#### WHAT THIS TASK INVOLVES:
The answer must consist only of the lines in the records below from the line with "Maryland News" to the line with "or speak with one of our flooring", both included, copied word for word with every picture left out.
***** GIVEN RECORDS *****
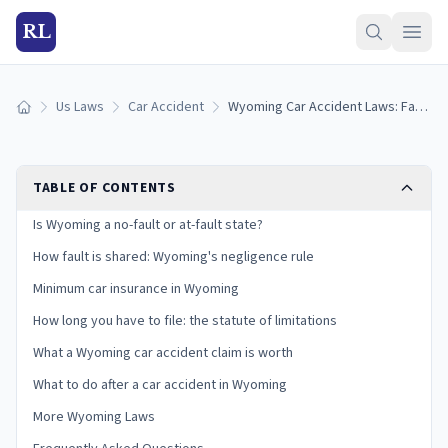
RL
Us Laws
Car Accident
Wyoming Car Accident Laws: Fault, Insurance, and Your Claim
Home
TABLE OF CONTENTS
Is Wyoming a no-fault or at-fault state?
How fault is shared: Wyoming's negligence rule
Minimum car insurance in Wyoming
How long you have to file: the statute of limitations
What a Wyoming car accident claim is worth
What to do after a car accident in Wyoming
More Wyoming Laws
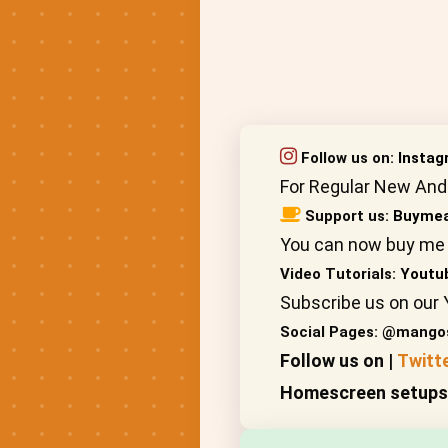
Follow us on:
Insta
For Regular New And
Support us:
Buymea
You can now buy me 
Video Tutorials:
Youtu
Subscribe us on our 
Social Pages: @mango
Follow us on |
Twitt
Homescreen setups, 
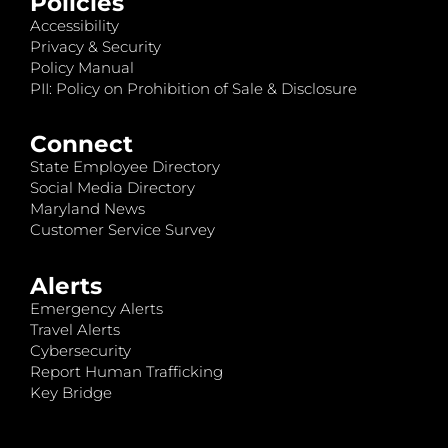
Policies
Accessibility
Privacy & Security
Policy Manual
PII: Policy on Prohibition of Sale & Disclosure
Connect
State Employee Directory
Social Media Directory
Maryland News
Customer Service Survey
Alerts
Emergency Alerts
Travel Alerts
Cybersecurity
Report Human Trafficking
Key Bridge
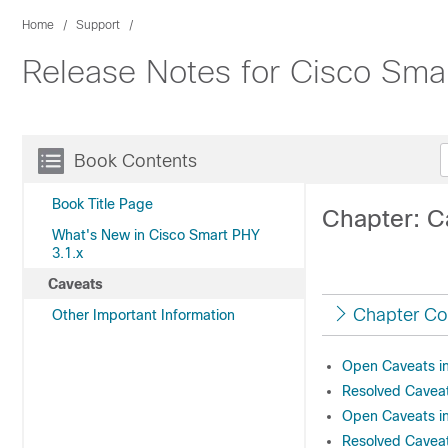
Home
Support
Release Notes for Cisco Sma
Book Contents
Book Title Page
Chapter: C
What's New in Cisco Smart PHY
3.1.x
Caveats
Chapter Co
Other Important Information
Open Caveats in
Resolved Caveat
Open Caveats in
Resolved Caveat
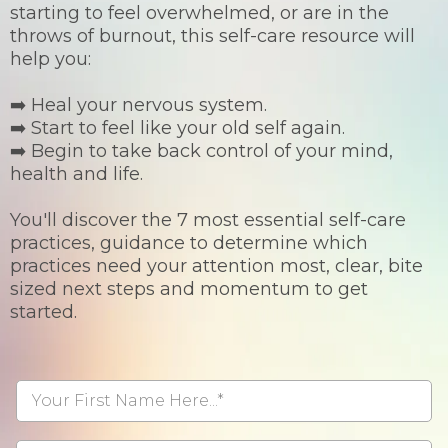
starting to feel overwhelmed, or are in the
throws of burnout, this self-care resource will
help you:
➡️ Heal your nervous system.
➡️ Start to feel like your old self again.
➡️ Begin to take back control of your mind,
health and life.
You'll discover the 7 most essential self-care
practices, guidance to determine which
practices need your attention most, clear, bite
sized next steps and momentum to get
started.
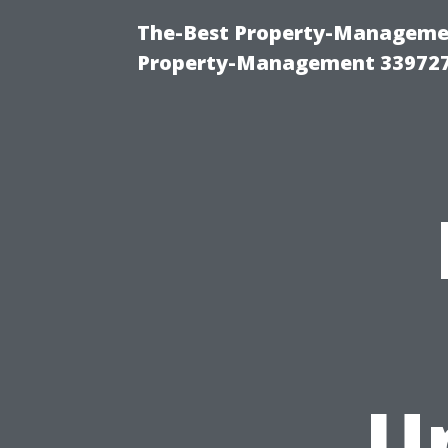
The-Best Property-Managemen
Property-Management 33972
U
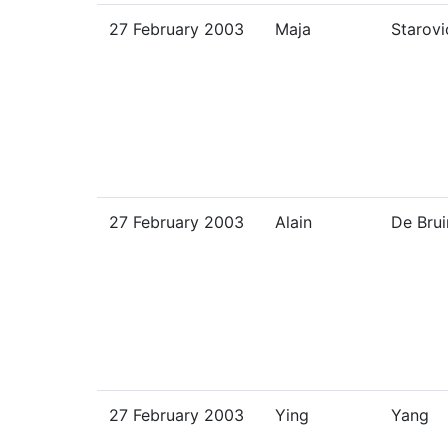
27 February 2003
Maja
Starovi
27 February 2003
Alain
De Brui
27 February 2003
Ying
Yang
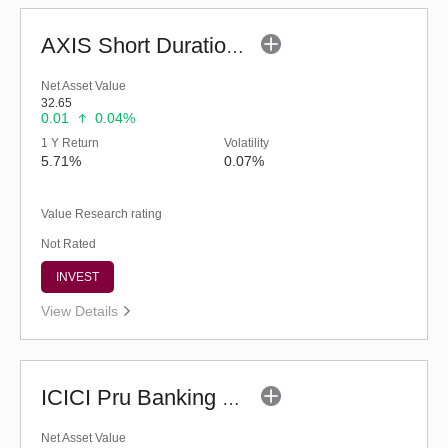
AXIS Short Duration Fund - Retail (G)
Net Asset Value
32.65
0.01
0.04%
1 Y Return
Volatility
5.71%
0.07%
Value Research rating
Not Rated
INVEST
View Details
ICICI Pru Banking & PSU Debt Fund - Regular (G)
Net Asset Value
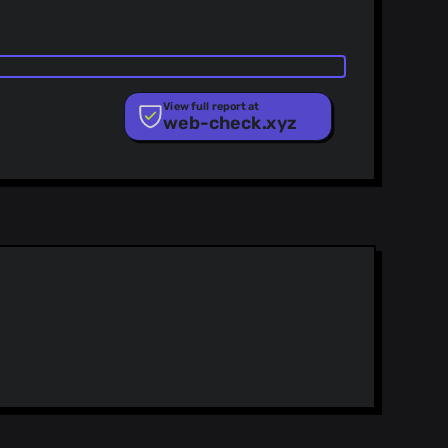
View full report at
web-check.xyz
ist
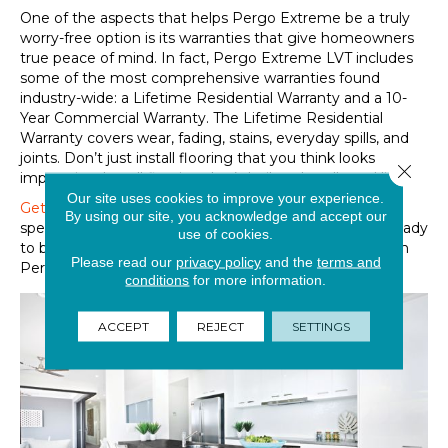
One of the aspects that helps Pergo Extreme be a truly
worry-free option is its warranties that give homeowners
true peace of mind. In fact, Pergo Extreme LVT includes
some of the most comprehensive warranties found
industry-wide: a Lifetime Residential Warranty and a 10-
Year Commercial Warranty. The Lifetime Residential
Warranty covers wear, fading, stains, everyday spills, and
joints. Don’t just install flooring that you think looks
Close 
impressive. Install flooring that’s built to handle real life!
Our site uses cookies to improve your experience.
Get in touch online
or speak with one of our flooring
By using our site, you acknowledge and accept our
specialists at any of
our retail locations
when you are ready
use of cookies.
to bring home the look, protection, and guarantee from
Please read our
privacy policy
and the
terms and
Pergo Extreme LVT.
conditions
for more information.
ACCEPT
REJECT
SETTINGS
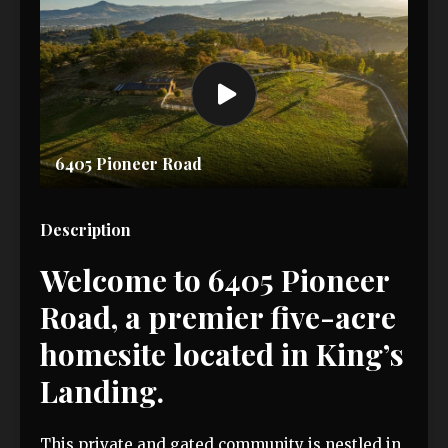
6405 Pioneer Road
Description
Welcome to 6405 Pioneer
Road, a premier five-acre
homesite located in King’s
Landing.
This private and gated community is nestled in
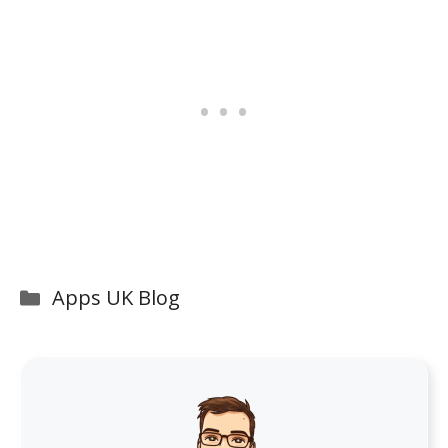
Categories
Apps UK Blog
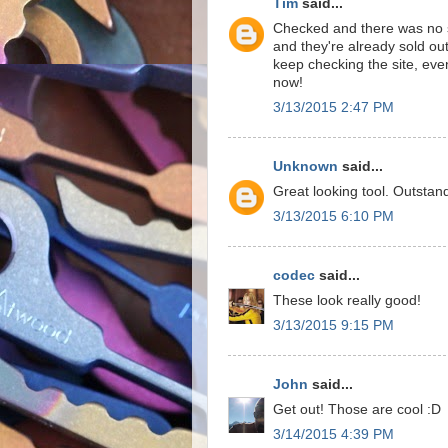
Tim
said...
Checked and there was no s
and they're already sold out!
keep checking the site, even
now!
3/13/2015 2:47 PM
Unknown
said...
Great looking tool. Outstan
3/13/2015 6:10 PM
codec
said...
These look really good!
3/13/2015 9:15 PM
John
said...
Get out! Those are cool :D
3/14/2015 4:39 PM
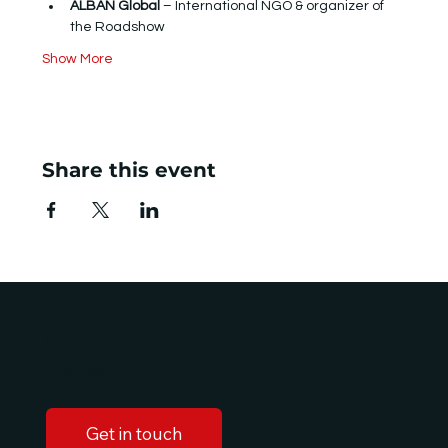
ALBAN Global
 – International NGO & organizer of 
the Roadshow
Show More
Share this event
LET'S
TALK!
Get in touch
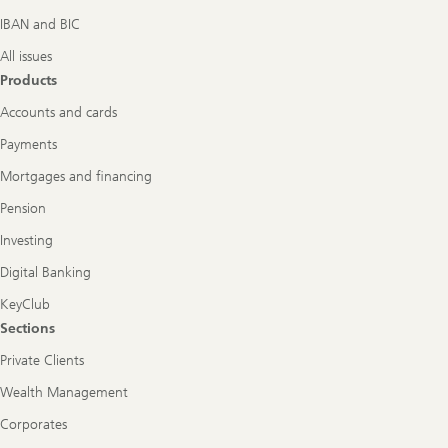
IBAN and BIC
All issues
Products
Accounts and cards
Payments
Mortgages and financing
Pension
Investing
Digital Banking
KeyClub
Sections
Private Clients
Wealth Management
Corporates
*****
#### ANSWER FOR THIS EXERCISE:
Maryland News
Customer Service Survey
Alerts
Emergency Alerts
Travel Alerts
Cybersecurity
Report Human Trafficking
Key Bridge
Home
Support
Release Notes for Cisco Sma
Book Contents
Book Title Page
Chapter: C
What's New in Cisco Smart PHY
3.1.x
Caveats
Chapter Co
Other Important Information
Open Caveats in
Resolved Caveat
Open Caveats in
Resolved Caveat
starting to feel overwhelmed, or are in the
throws of burnout, this self-care resource will
help you:
➡️ Heal your nervous system.
➡️ Start to feel like your old self again.
➡️ Begin to take back control of your mind,
health and life.
You'll discover the 7 most essential self-care
practices, guidance to determine which
practices need your attention most, clear, bite
sized next steps and momentum to get
started.
The-Best Property-Managemen
Property-Management 33972
U
27 February 2003
Maja
Starovi
27 February 2003
Alain
De Brui
27 February 2003
Ying
Yang
AXIS Short Duration Fund - Retail (G)
Net Asset Value
32.65
0.01
0.04%
1 Y Return
Volatility
5.71%
0.07%
Value Research rating
Not Rated
INVEST
View Details
ICICI Pru Banking & PSU Debt Fund - Regular (G)
Net Asset Value
View full report at
web-check.xyz
ist
One of the aspects that helps Pergo Extreme be a truly
worry-free option is its warranties that give homeowners
true peace of mind. In fact, Pergo Extreme LVT includes
some of the most comprehensive warranties found
industry-wide: a Lifetime Residential Warranty and a 10-
Year Commercial Warranty. The Lifetime Residential
Warranty covers wear, fading, stains, everyday spills, and
joints. Don’t just install flooring that you think looks
Close 
impressive. Install flooring that’s built to handle real life!
Our site uses cookies to improve your experience.
Get in touch online
or speak with one of our flooring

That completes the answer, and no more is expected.